ヘルナンデス様とピーター様はまだ話をするそうで、僕とスラちゃんは司令官室をあとにして食堂に向かった。

「しかし、ケン君も本当に大きくなったね。初めて会った時はガリガリに痩せていた小さな男の子だったのにね」

食堂のおばちゃんが、カウンター越しに僕の事を感慨深そうに見ていた。

おばちゃん達は、いつ会ってもパワフルだった。

因みに、おばちゃんは数ヶ月交代で国境の基地に来ているそうで、いつもたまたま僕が行くと食堂にいるらしい。

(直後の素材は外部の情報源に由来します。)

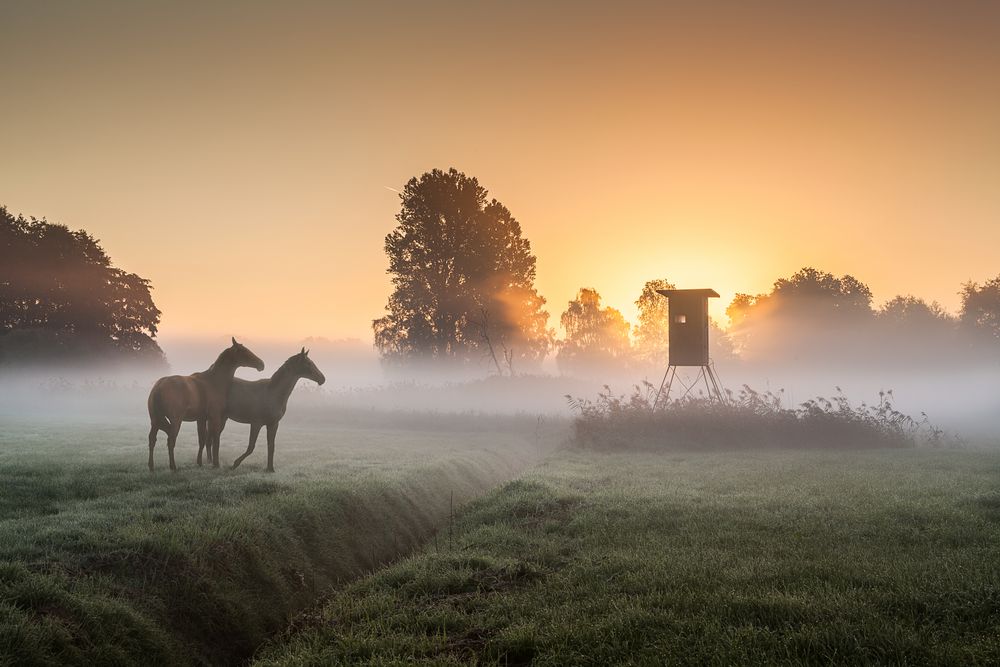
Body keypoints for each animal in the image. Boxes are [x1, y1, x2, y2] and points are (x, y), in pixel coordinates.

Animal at [146, 336, 264, 472]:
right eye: (244, 351)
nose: (261, 364)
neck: (213, 381)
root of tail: (158, 386)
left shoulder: (201, 419)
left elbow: (202, 440)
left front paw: (200, 463)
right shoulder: (215, 418)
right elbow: (216, 440)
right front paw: (216, 463)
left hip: (155, 420)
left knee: (152, 440)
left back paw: (151, 466)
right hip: (176, 421)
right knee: (171, 441)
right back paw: (173, 467)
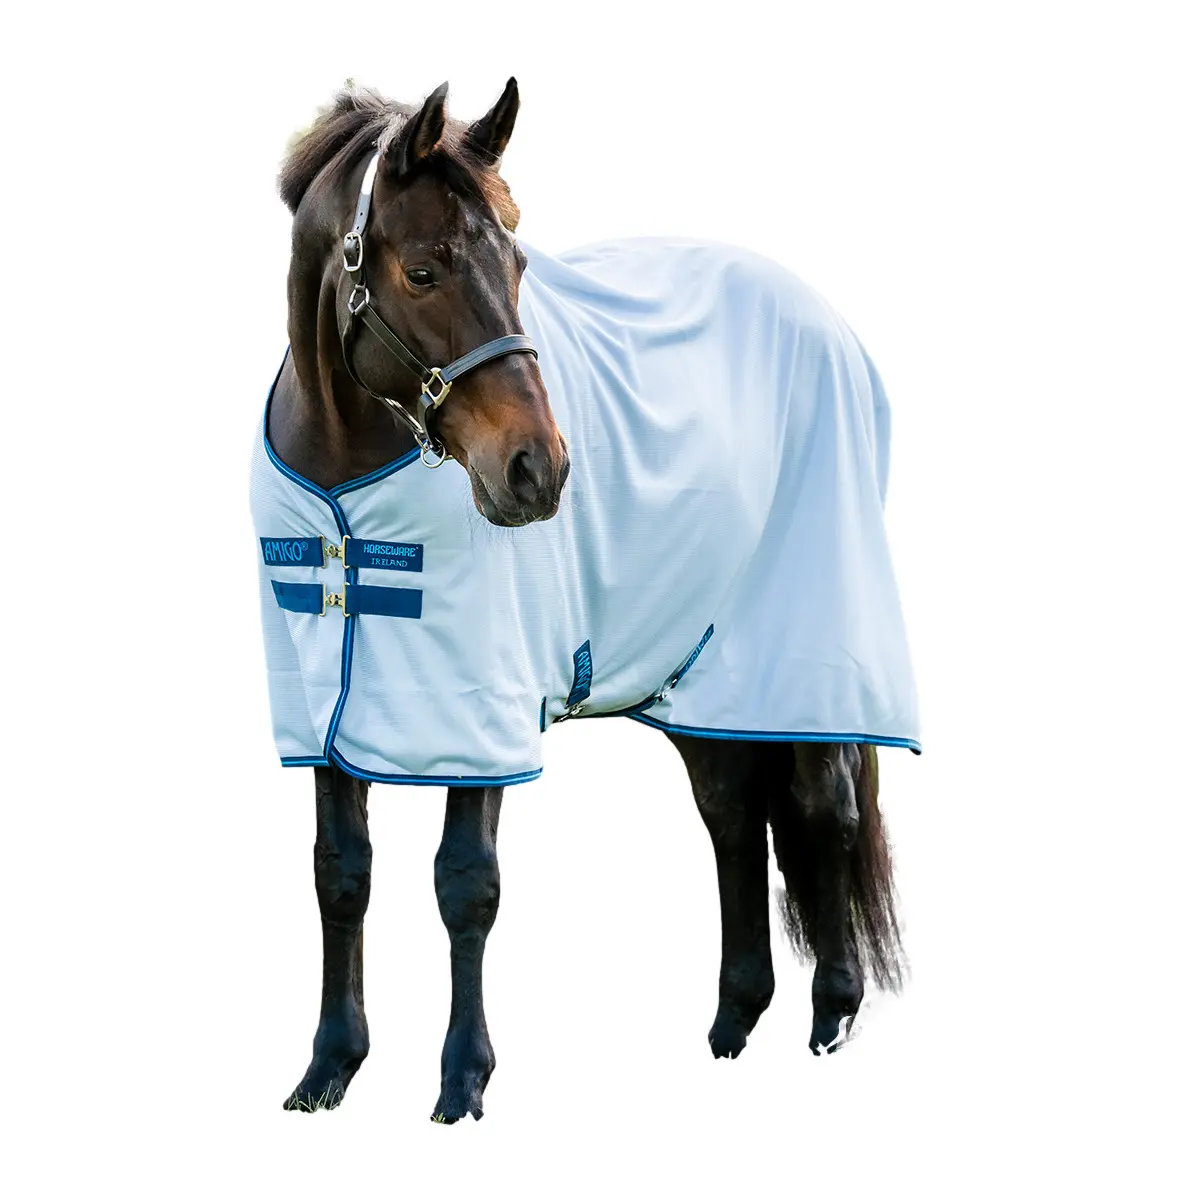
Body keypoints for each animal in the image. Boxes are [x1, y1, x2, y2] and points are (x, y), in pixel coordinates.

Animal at [255, 79, 918, 1122]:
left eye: (519, 260)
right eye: (421, 270)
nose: (538, 469)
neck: (344, 478)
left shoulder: (480, 711)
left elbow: (466, 885)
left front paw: (462, 1081)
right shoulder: (326, 712)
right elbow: (340, 876)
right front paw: (328, 1069)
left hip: (807, 645)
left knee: (825, 809)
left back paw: (832, 1019)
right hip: (702, 669)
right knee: (733, 812)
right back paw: (733, 1025)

「あのケンが、遂に成人を迎えるなんて。俺もおっさんになる訳だ」

「今年結婚式をやるんだってな。あのチビが、こんなにも大きくなるとは」

交代で食事に来た顔見知りの兵も、ニコリとしながら僕とスラちゃんを撫でていた。

親戚のおじさんみたいに接してくれて、僕もスラちゃんもとても嬉しかった。

中には、貴族当主で宮廷魔導師だからと緊張しながら僕に接してくる新兵などもいたが、総じて普通に対応していた。

こうして、ヘルナンデス様が来るまで僕とスラちゃんは、楽しくお喋りをしていたのだった。